Stored entries:
+ + +
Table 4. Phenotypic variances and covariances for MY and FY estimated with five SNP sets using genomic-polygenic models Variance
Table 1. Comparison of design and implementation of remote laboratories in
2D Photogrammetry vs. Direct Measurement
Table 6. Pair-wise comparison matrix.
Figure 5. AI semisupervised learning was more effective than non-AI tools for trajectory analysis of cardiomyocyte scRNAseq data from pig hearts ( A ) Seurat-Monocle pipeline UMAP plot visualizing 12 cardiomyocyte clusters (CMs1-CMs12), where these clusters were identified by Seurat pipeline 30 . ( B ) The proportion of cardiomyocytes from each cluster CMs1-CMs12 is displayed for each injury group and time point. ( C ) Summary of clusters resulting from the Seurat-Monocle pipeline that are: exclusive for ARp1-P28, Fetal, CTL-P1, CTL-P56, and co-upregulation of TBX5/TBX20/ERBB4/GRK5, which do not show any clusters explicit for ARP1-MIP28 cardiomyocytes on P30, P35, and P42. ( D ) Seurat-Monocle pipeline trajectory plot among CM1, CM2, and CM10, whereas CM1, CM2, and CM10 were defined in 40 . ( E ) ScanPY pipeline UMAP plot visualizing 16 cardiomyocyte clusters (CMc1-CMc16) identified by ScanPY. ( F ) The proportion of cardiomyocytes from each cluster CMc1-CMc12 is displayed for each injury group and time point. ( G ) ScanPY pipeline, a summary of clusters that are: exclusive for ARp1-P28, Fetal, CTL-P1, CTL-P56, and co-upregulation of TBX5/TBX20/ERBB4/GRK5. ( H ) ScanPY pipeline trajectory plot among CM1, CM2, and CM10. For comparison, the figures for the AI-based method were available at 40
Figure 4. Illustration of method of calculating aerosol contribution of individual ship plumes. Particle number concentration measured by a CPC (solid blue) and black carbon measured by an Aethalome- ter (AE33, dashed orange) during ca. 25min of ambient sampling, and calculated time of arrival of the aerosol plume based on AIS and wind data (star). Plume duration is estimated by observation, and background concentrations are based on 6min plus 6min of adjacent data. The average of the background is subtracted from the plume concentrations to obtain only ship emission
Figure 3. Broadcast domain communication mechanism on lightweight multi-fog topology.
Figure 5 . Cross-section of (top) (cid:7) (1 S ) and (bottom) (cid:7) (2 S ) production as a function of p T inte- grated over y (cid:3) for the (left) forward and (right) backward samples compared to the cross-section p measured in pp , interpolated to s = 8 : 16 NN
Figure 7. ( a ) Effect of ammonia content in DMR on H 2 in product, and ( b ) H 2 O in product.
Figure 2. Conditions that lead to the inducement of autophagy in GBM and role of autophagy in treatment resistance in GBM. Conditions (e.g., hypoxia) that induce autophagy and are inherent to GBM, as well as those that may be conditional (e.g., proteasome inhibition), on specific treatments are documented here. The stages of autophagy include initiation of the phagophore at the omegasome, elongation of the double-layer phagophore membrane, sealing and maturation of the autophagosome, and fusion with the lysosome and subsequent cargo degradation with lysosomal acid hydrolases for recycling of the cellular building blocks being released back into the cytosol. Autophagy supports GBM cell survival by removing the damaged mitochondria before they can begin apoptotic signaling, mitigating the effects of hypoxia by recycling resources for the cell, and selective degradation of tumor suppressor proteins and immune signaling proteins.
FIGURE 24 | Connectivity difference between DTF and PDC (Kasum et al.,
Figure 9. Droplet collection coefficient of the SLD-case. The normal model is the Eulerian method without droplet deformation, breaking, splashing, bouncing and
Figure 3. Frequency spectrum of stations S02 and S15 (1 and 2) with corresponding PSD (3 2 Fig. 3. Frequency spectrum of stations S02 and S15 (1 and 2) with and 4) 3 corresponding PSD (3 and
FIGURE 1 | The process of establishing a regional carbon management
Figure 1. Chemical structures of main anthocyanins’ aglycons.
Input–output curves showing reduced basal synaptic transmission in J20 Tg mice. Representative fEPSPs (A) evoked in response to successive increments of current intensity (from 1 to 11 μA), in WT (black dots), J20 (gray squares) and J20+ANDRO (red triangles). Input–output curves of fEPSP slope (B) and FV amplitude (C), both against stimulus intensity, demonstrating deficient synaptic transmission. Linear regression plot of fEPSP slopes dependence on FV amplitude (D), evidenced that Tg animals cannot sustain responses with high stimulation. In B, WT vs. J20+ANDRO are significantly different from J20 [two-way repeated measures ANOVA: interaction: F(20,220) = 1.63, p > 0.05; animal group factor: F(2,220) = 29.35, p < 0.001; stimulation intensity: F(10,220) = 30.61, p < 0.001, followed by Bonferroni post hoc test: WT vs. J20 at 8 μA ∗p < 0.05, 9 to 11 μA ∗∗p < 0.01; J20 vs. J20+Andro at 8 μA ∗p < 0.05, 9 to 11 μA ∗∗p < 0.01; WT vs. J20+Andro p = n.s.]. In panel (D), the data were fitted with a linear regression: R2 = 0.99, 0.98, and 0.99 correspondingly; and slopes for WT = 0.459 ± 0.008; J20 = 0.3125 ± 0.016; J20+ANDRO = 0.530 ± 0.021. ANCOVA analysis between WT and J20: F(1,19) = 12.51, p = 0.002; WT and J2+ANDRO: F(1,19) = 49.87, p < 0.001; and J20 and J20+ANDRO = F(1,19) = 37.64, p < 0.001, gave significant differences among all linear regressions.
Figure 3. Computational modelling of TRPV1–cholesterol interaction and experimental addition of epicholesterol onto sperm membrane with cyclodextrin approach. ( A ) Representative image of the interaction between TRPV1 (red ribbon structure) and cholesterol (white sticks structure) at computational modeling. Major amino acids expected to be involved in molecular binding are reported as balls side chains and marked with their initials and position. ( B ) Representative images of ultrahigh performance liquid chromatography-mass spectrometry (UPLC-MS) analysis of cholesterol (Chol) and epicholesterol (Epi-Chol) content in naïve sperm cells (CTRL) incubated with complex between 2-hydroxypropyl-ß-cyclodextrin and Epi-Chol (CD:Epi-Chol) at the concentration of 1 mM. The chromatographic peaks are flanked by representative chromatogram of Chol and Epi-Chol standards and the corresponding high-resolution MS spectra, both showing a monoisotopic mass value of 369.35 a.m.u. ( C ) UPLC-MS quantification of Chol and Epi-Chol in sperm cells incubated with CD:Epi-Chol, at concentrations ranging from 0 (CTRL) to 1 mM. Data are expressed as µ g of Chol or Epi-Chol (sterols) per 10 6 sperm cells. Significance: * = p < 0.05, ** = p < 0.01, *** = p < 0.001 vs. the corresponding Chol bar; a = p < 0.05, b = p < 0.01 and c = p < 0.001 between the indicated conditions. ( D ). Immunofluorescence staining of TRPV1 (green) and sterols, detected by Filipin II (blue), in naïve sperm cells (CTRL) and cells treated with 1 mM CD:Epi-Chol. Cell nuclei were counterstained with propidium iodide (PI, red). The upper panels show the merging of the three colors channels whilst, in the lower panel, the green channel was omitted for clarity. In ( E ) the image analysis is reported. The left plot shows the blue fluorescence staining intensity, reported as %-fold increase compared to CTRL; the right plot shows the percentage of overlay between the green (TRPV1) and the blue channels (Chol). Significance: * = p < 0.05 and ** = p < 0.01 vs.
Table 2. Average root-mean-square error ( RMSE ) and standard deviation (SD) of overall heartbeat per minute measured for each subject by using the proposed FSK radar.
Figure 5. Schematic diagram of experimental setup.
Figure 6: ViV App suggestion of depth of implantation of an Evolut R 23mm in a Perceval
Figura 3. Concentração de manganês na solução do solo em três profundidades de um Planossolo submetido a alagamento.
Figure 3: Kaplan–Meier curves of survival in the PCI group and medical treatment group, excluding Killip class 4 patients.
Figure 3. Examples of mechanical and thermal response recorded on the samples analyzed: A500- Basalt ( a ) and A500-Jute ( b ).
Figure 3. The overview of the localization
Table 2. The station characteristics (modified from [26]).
+ + +
> Directions
Report each line in the preceding entries that holds the string "carbon".

> Exercise output
Figure 4. Illustration of method of calculating aerosol contribution of individual ship plumes. Particle number concentration measured by a CPC (solid blue) and black carbon measured by an Aethalome- ter (AE33, dashed orange) during ca. 25min of ambient sampling, and calculated time of arrival of the aerosol plume based on AIS and wind data (star). Plume duration is estimated by observation, and background concentrations are based on 6min plus 6min of adjacent data. The average of the background is subtracted from the plume concentrations to obtain only ship emission
FIGURE 1 | The process of establishing a regional carbon management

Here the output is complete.